Learn · Chapter 8 of 12

Your first capability

You have been using one since chapter 1. This chapter is where capabilities stop being a magic word in main and become a tool you reason about explicitly.

The thing you have already been doing

Every program in this tutorial has looked like this:

fun main(stdio: Stdio)
    stdio.println("...")

The stdio parameter is a capability. The runtime hands a fresh Stdio value to main when the program starts, and that single value is the only way anything downstream of main can write to standard output.

To see why this is unusual, look at the same idea in Python:

# Python
def main():
    print("Hello")

The Python main takes no parameters and yet has access to print. The standard output stream is ambient authority: it is in the surrounding environment, available to any code anywhere in the process, without anything in the function's signature indicating that fact. The same is true of open, os.environ, urllib.request.urlopen, and every other I/O primitive.

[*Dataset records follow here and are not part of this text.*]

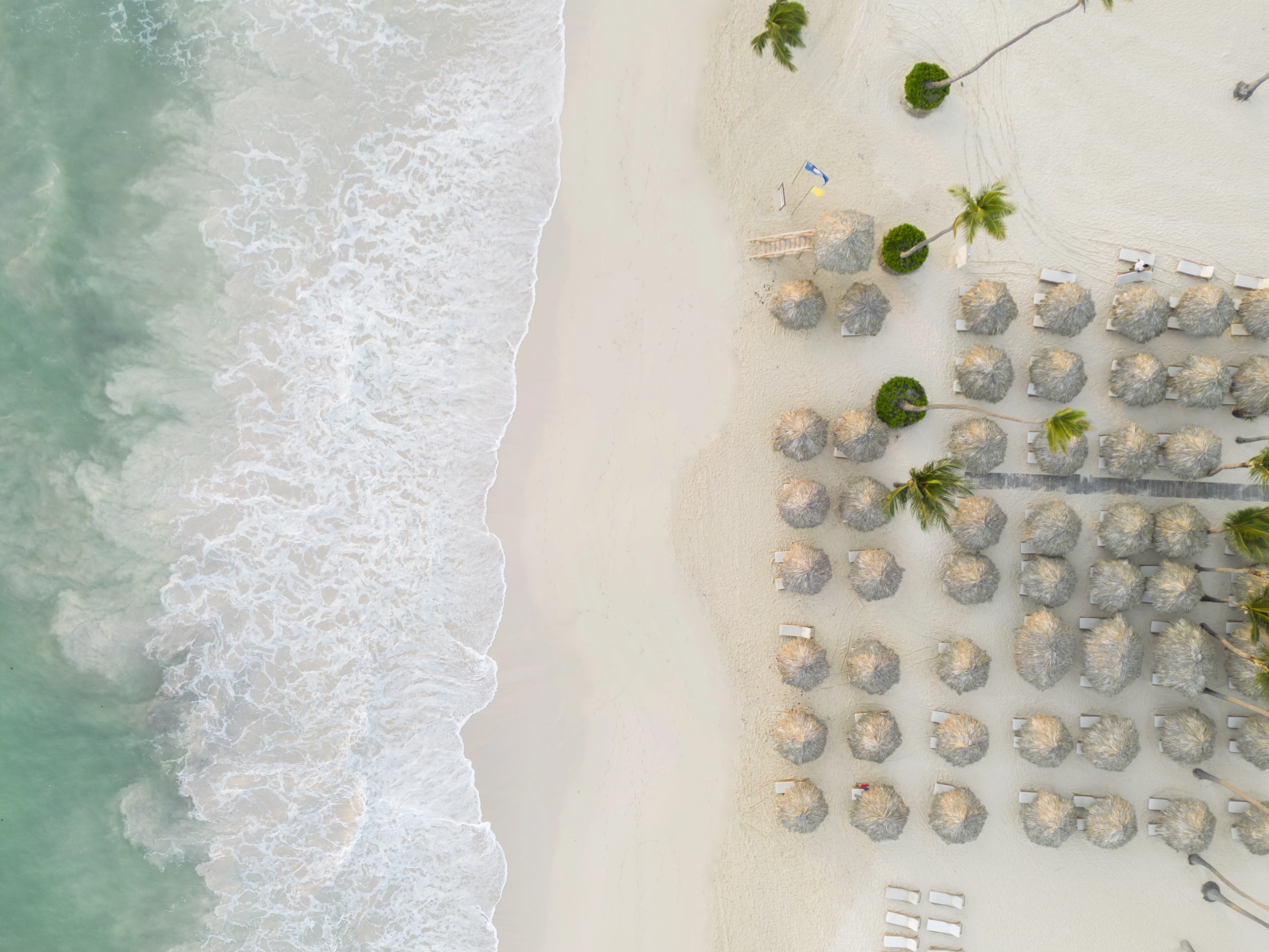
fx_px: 1026
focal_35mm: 28
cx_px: 599
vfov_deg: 49.7
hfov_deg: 63.4
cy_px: 477
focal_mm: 6.72
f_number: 1.7
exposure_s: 1/80
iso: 100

Capa removes ambient authority. The standard output stream becomes a value: a Stdio instance, no different at the language level from an Int or a String. The runtime gives one to main; code that does not receive one cannot use it.

The full set of built-in capabilities

Seven capability types are baked into the language:

Any function that needs one of these declares it as a parameter:

fun read_config(fs: Fs) -> Result<String, IoError>
    return fs.read_to_string("config.txt")

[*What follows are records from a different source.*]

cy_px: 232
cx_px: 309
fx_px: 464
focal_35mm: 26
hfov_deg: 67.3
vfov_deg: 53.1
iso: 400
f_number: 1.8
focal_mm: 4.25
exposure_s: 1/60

fun fetch_users(net: Net) -> Result<String, IoError>
    return net.get("https://api.example.com/users")

A function that takes no capabilities cannot do I/O. Not "is asked not to"; cannot: the names of the capability values are not in scope, and there is no way to obtain one out of thin air. The compiler enforces this structurally.

How a capability gets to where it is needed

The runtime gives the full set of capabilities to main. From main down, capabilities flow as parameters:

fun greet(stdio: Stdio, name: String)
    stdio.println("Hello, ${name}")

fun greet_all(stdio: Stdio, names: List<String>)
    for name in names
        greet(stdio, name)

fun main(stdio: Stdio)
    greet_all(stdio, ["Ana", "Bruno", "Carla"])

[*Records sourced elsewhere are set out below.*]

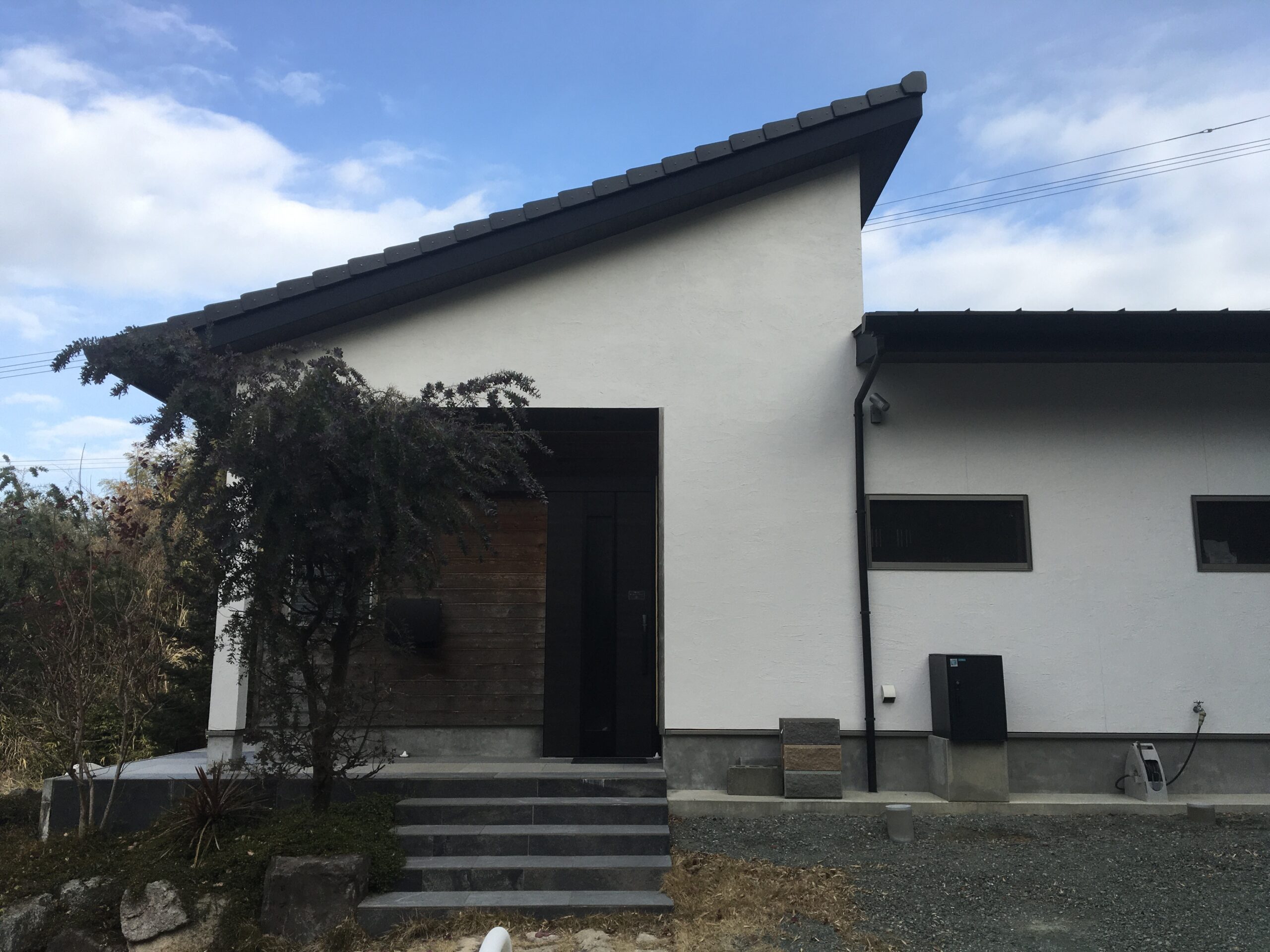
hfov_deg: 61.7
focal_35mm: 29
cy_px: 476
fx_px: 1064
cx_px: 635
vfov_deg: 48.2
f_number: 2.2
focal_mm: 4.15
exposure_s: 1/884
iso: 25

Both intermediate functions declare Stdio because they ultimately call println or call a function that does. Reading the signatures of a Capa program tells you the exact authority surface: a function whose signature contains no capabilities is provably pure.

When main needs more than one capability, list them as additional parameters:

fun main(stdio: Stdio, fs: Fs)
    match fs.read_to_string("hello.txt")
        Ok(text) ->
            stdio.println(text)
        Err(e) ->
            stdio.eprintln("error: ${e}")

The runtime instantiates each parameter from its type: Stdio becomes a fresh Stdio, Fs a fresh Fs, and so on.

The discipline, in three rules

Capabilities are not normal values. The analyzer enforces three rules that distinguish them. None of them are arbitrary; each one closes a specific hole that ambient authority leaves open.

  1. No aliasing. A capability cannot be bound to a let. let copy = stdio is a compile error. If you could alias a cap, code could squirrel it away in a global and bypass the signature-as-contract.

  2. No returning, no storing. A built-in capability cannot be returned from a function, stored as a struct field, or captured by a lambda. Authority flows downward through parameters; it cannot flow upward or sideways. (User-defined capabilities, chapter 10, relax this for the wrapper pattern; built-ins do not.)

  3. Must be used. A function that declares a capability parameter and never invokes a method on it is a compile error. The signature is a contract; declaring a cap you do not use is a misleading contract.

Together, the three rules guarantee that the set of capabilities in a function's signature is an upper bound on what the function can actually do. The manifest you saw in chapter 1 (and that the compiler emits at any time with capa --manifest) is just this fact written out.

The two error modes

First: trying to use a capability you did not declare.

fun main(stdio: Stdio)
    let contents = fs.read_to_string("hello.txt")
error: undefined name 'fs'
   2 |     let contents = fs.read_to_string("hello.txt")
                          ^

The name fs is not in scope. Add it to main's parameters: fun main(stdio: Stdio, fs: Fs).

Second: trying to alias a capability.

fun main(stdio: Stdio)
    let dup = stdio
    dup.println("hi")
error: 'stdio' is a capability and cannot be bound to a 'let'
       (capabilities flow through function parameters only)
   2 |     let dup = stdio
                     ^

If you want a copy with narrower authority, use restrict_to (chapter 9). If you want to pass the capability into a helper function, do so directly: helper(stdio) instead of binding-then-passing.

Try this. Write a program that reads hello.txt and prints its length. main takes stdio: Stdio and fs: Fs; the body uses ? on the fs.read_to_string call to propagate failure, then prints the string's length.

Where you are now

You understand what a capability is and how authority flows through a Capa program. The next chapter is about narrowing that authority before passing it on: a function that ultimately calls one specific URL does not need full Net authority. restrict_to is the tool.